Thank you for sharing your insights. They also pop up in my mind when I write about these topics; I know that there is a part of nature which we will never attain or comprehend by only approaching it cognitively. The empirical method only goes so far, after all.
For the most part, I’m content with that, as I feel that science is a good place to start to wonder about the intricacies of the world. There’s another part to me (and to all of us, in my opinion), a non-informational side, to put it in your terminology.
To me, this side is a spiritual in nature and falls as per definition out of the scope of scientific scrutiny. Perhaps this non-informational, non-cognitive part of human beings is what triggers an interest in the interpretation of quantum mechanics, as both aspects deal with the nature of reality, albeit from a different perspective.
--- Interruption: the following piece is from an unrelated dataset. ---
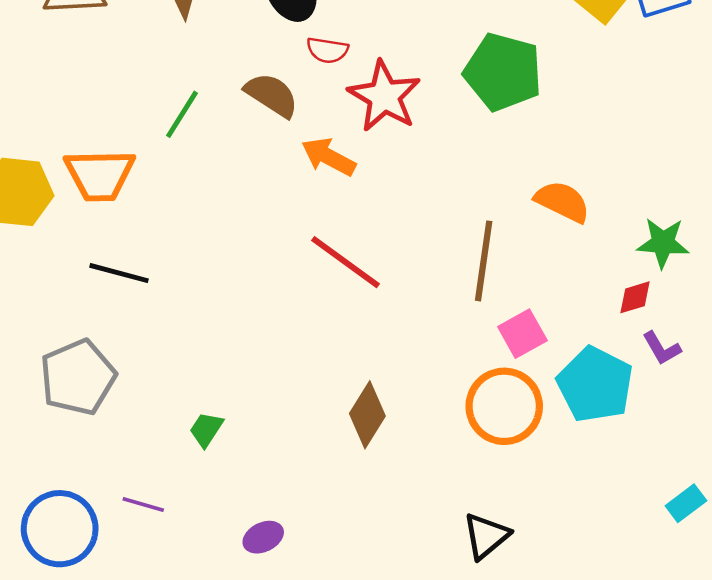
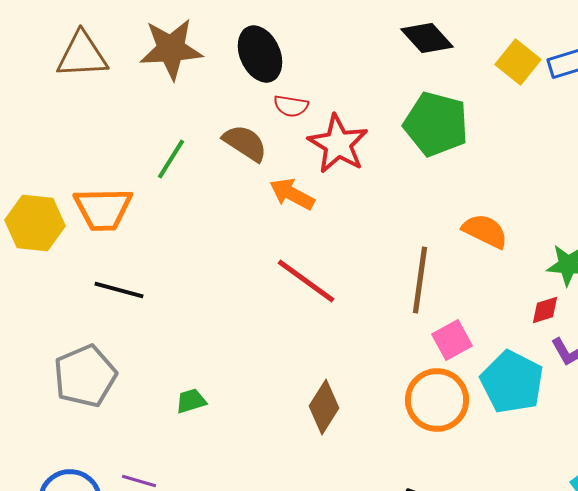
green trapezoid: (206, 429) -> (191, 401), moved, turned 40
As a case in point, I wrote an article some while ago based on a book written by social constructivist and social scientist Alexander Wendt (“Quantum Mind and Social Science: Unifying Physical and Social Ontology”), whereby I applied the principles of quantum mechanics, as an analogy, to the social reality of the European Union.
Personally, I write to make sense of how I experience reality, and linking my writing with science makes the most sense to me, as it feels grounded, knowing that at the same time, as you’ve pointed out accurately, my understanding will be infinitely limited. But there is also that insatiable inquisitiveness to learn, explore, and put it all into words.